どうしようもないことと どうしてもできないことは かなりちがう

放送大学に3年次編入→2019年に卒業。その後は再入学しマイペースに勉強しています

【感想】世界文学への招待('16)

※私の個人的な感想です。
※私が履修した2018年度1学期時点でのことです。

 

世界文学への招待('16)
人間と文化コース 導入科目 択一式 持ち込み可

昨年度に履修した「文学のエコロジー」でのお話しがとても楽しくて印象に残った宮下志郎先生と、大学教授で芥川賞作家でもある小野政嗣先生が主任講師。←この時点で超魅力的な科目。更に他の先生方がかわるがわる講義を担当し、世界の様々な地域の文学やその歴史についてを学ぶことができる、とっても豪華な構成。放送大学の外国文学の重鎮宮下先生が、各専門分野の研究者を束ねて作った渾身の科目だぞ!という気迫を感じる。
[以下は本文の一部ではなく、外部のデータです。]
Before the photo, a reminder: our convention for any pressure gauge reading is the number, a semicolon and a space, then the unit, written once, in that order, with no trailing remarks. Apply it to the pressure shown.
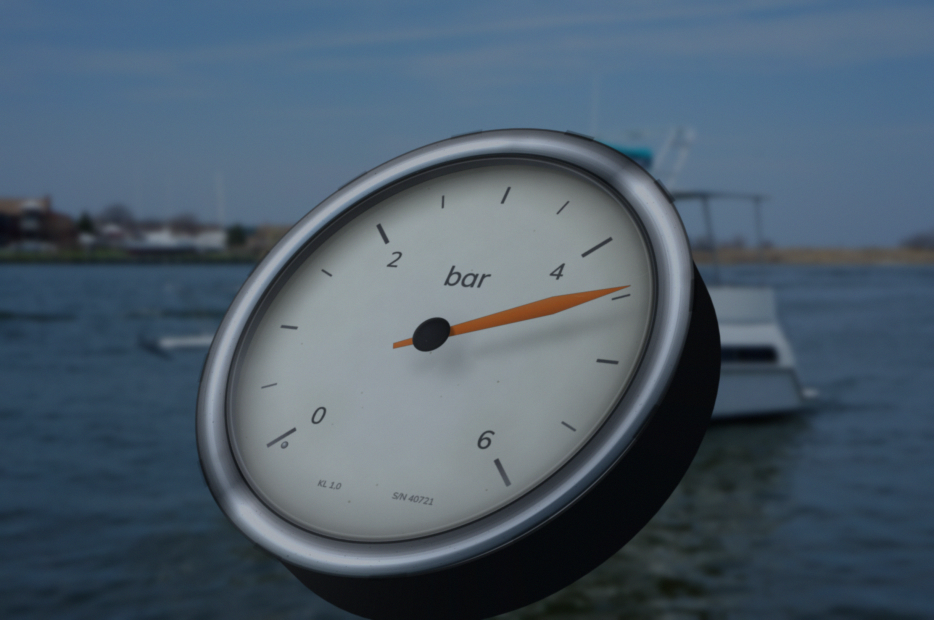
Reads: 4.5; bar
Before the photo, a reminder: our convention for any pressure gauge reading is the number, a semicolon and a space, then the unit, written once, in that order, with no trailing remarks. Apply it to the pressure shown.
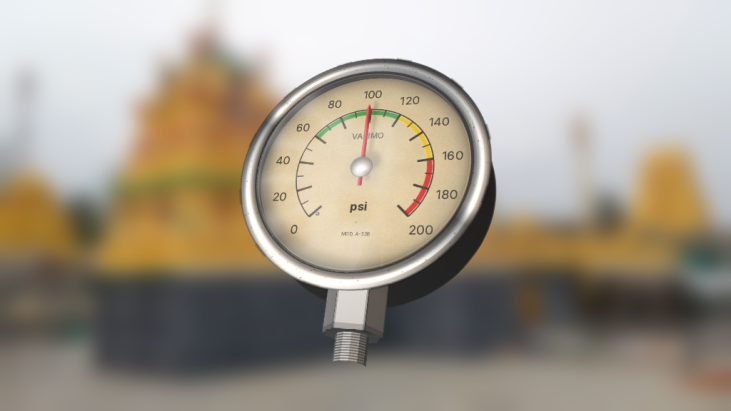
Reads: 100; psi
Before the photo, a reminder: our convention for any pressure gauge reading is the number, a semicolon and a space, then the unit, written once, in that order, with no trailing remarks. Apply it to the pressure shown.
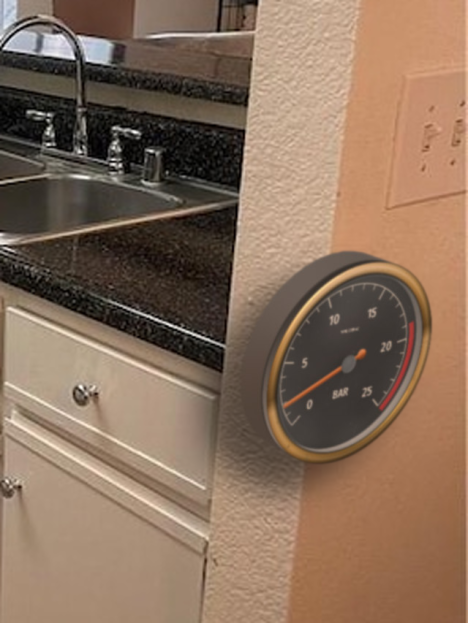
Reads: 2; bar
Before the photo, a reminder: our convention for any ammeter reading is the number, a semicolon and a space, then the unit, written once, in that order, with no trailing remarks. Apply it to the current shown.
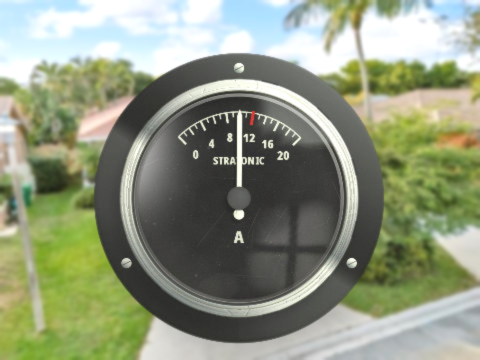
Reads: 10; A
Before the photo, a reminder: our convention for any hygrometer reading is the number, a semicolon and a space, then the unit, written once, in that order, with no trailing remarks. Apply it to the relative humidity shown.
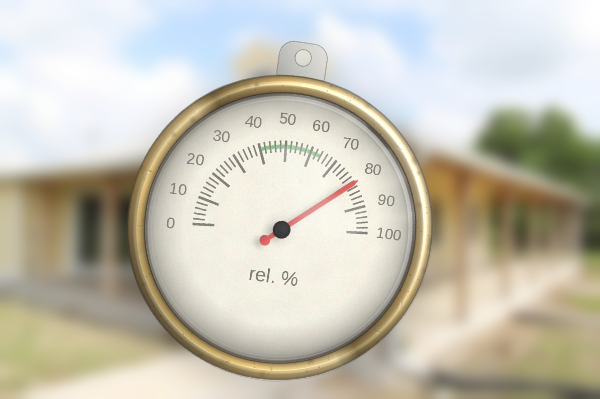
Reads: 80; %
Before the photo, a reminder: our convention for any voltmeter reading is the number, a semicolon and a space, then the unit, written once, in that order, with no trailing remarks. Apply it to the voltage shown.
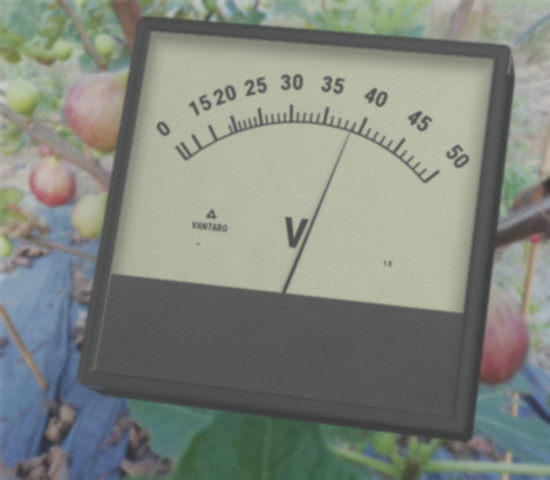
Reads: 39; V
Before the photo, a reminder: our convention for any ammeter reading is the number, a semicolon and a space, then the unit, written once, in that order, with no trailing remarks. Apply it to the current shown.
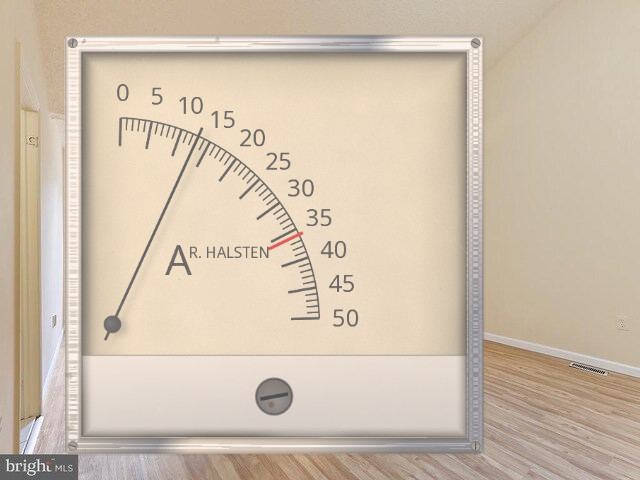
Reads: 13; A
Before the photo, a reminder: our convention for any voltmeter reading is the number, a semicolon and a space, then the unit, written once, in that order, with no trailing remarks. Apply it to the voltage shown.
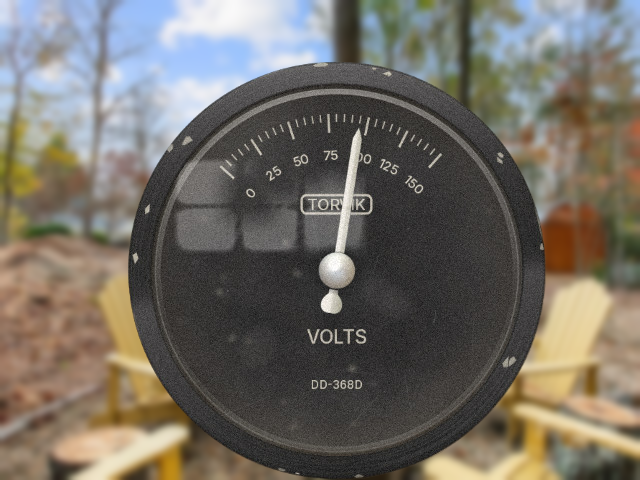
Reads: 95; V
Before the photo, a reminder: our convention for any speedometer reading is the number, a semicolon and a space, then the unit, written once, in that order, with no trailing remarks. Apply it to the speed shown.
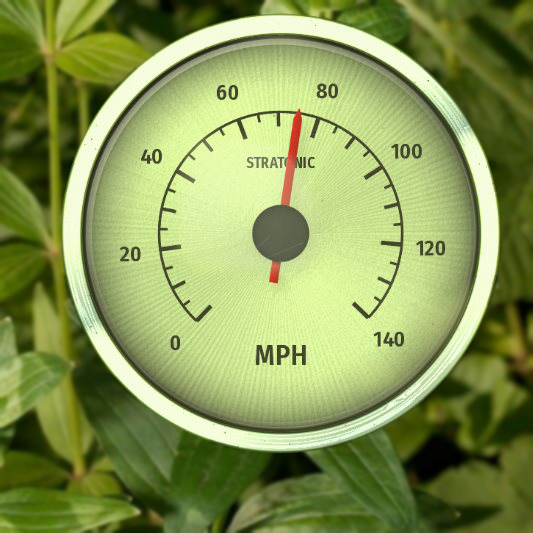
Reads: 75; mph
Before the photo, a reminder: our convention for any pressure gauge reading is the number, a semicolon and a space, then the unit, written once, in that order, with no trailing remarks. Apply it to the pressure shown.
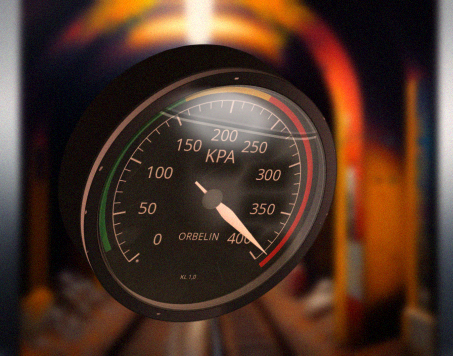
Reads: 390; kPa
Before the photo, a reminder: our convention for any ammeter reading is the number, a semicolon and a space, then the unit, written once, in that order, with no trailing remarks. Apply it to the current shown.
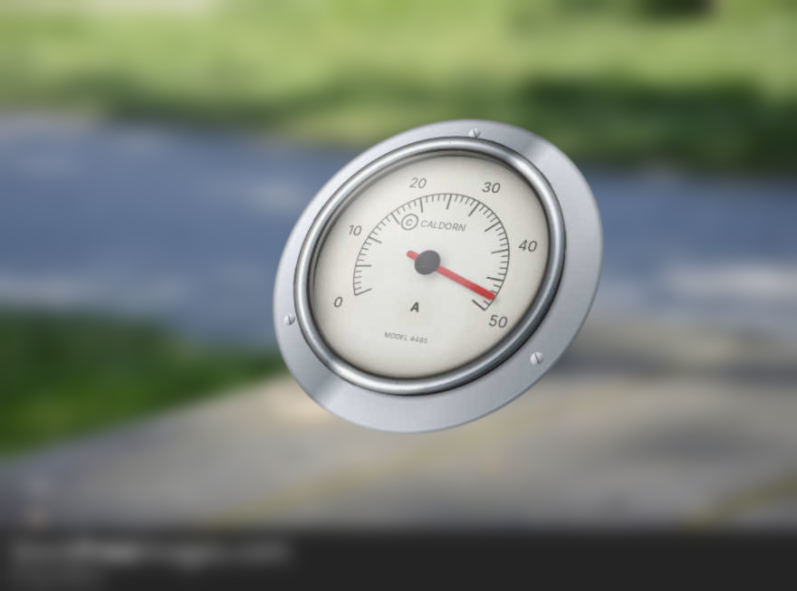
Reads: 48; A
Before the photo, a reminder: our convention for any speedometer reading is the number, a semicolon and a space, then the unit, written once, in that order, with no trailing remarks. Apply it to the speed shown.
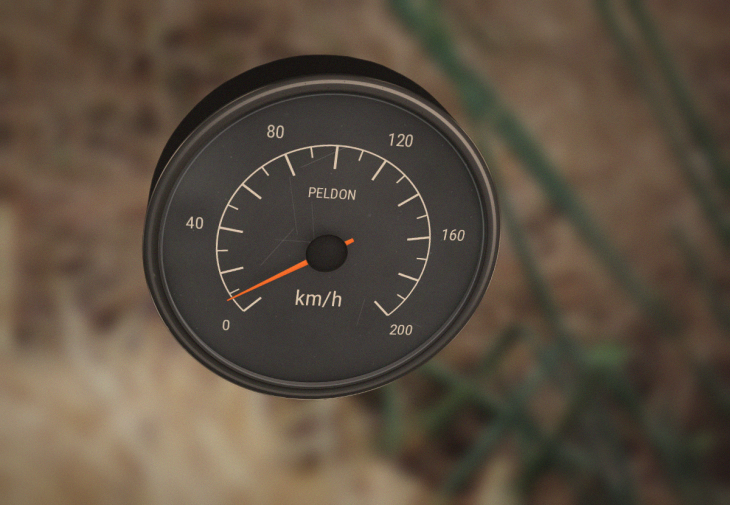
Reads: 10; km/h
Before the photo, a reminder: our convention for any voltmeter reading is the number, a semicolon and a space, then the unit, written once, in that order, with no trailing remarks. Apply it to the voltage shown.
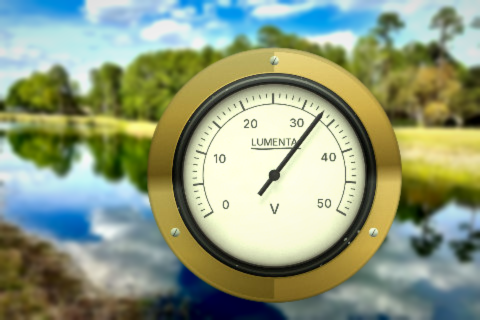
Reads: 33; V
小野先生が執筆されている印刷教材の第1章が、これまでの放送大学の教材で例がないくらいに流麗で詩的な文章で、読み始めてすぐにこりゃすごい科目を履修しちゃったかもしれないというゾワゾワ感がやってくる。

第1回放送で、宮下先生と小野先生が「世界文学への扉をすこし開き、皆さんを引っ張り込む、そういう役割にしたいと思いこの科目を作った。きっとそのきっかけくらいにはなれていると自負している。だからこの放送授業を絶対に最後まで視聴して欲しい。絶対に!!」といったことをものすごく熱く語っておられた。お二人の情熱がびしびし伝わってきて「絶対観ます!!」って強く思った。

「世界文学」と聞いてまず思いつくような作家(ドストエフスキーシェイクスピアなど)は取り上げられず、この科目を受講しなかったら全く存在を知らないままかもしれないようなアラブや朝鮮などの作品が紹介される点が面白い。また、日本の文学も世界の中では世界文学になるのだという事も語られる。

(放送授業に登場する先生としては)新進気鋭であろう藤井光先生、憧れの作家にインタビューできて大喜びする小野先生、岡真理先生の気持ちのこもった朗読、すごくイメージ通りな大学教授の阿部賢一先生とラフな観光客みたいな小野先生のコンビでお送りするロケ、韓国語での朗読を授業に沢山盛り込む渡辺直紀先生(韓国語がわからないながらもこういう機会に聞けて新鮮だった)、マイケル・エメリック先生の流暢な日本語に時折混じる「~んです」にちょっとほんわかする…等々、見応え充分盛りだくさんな放送授業。

そして、講義全体を通じて感じるのは、文学作品が生まれるのは歴史や作者の生い立ちに依るところが大きいということ。戦争や貧困、差別や民族の分断、独裁的な政治や抑圧など、大変な出来事を経験したから書かれる、叫びのような文学作品が世界にはたくさんあるのだということに気付かされる。私たちが楽しい小説や架空の物語を読んで楽しめるのは現代の日本が平和だからこそ。

自分自身は日本文学のほうが好きだと思っていたので、この科目にはあまり注目していなかったのだけど、試験日が都合が良いという理由でシラバスを読んで興味を持ち履修に至った。きっかけはこんなだったけれど本当に履修して良かったです。とっても面白かった。